*Text shown*:
..............................

Not sure if this is appropriate but does anyone notice intelligent people don't own pets? is there a reason for this...

Not sure if this is appropriate but does anyone notice intelligent people don't own pets? is there a reason for this? I just assume it's because they work long hours

intelligent people hate animals. its a well known fact.

A certain personality type and value system (which relates with someone's needs and functional characteristics) does not like taking care of something and won't deliberately start that kind of relationship, whether they might want the company and ultimate result, or not.

It doesn't directly correlate with "intelligence".

> I bash my stupid dogs face with a shovel everyday and kick him out of the balcony like a football
- Elon Musk
> If I had a cat in my house I'd fist it until it bleeds to death. Thats why there are no more kittens in my house, or turtles.

..............................

*Provided data*:

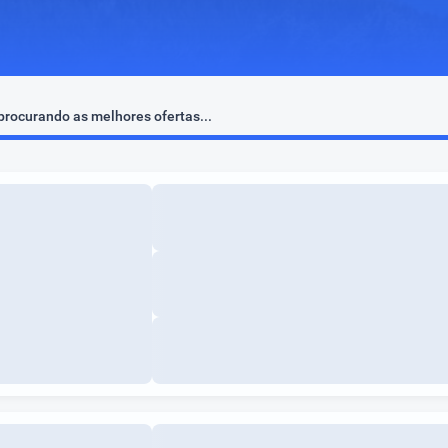
rocurando as melhores ofertas...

..............................

*Exercise*: In the forum thread about intelligent people and pets, what reason does the reply beginning "A certain personality type" give for some people not owning pets? Answer in one to three sentences.

*Expected answer*: Some people have a personality type and value system, tied to their needs and functional characteristics, that does not like taking care of something. They won't deliberately start that kind of relationship, whether or not they might want the company and the end result. The reply adds that this does not directly correlate with intelligence.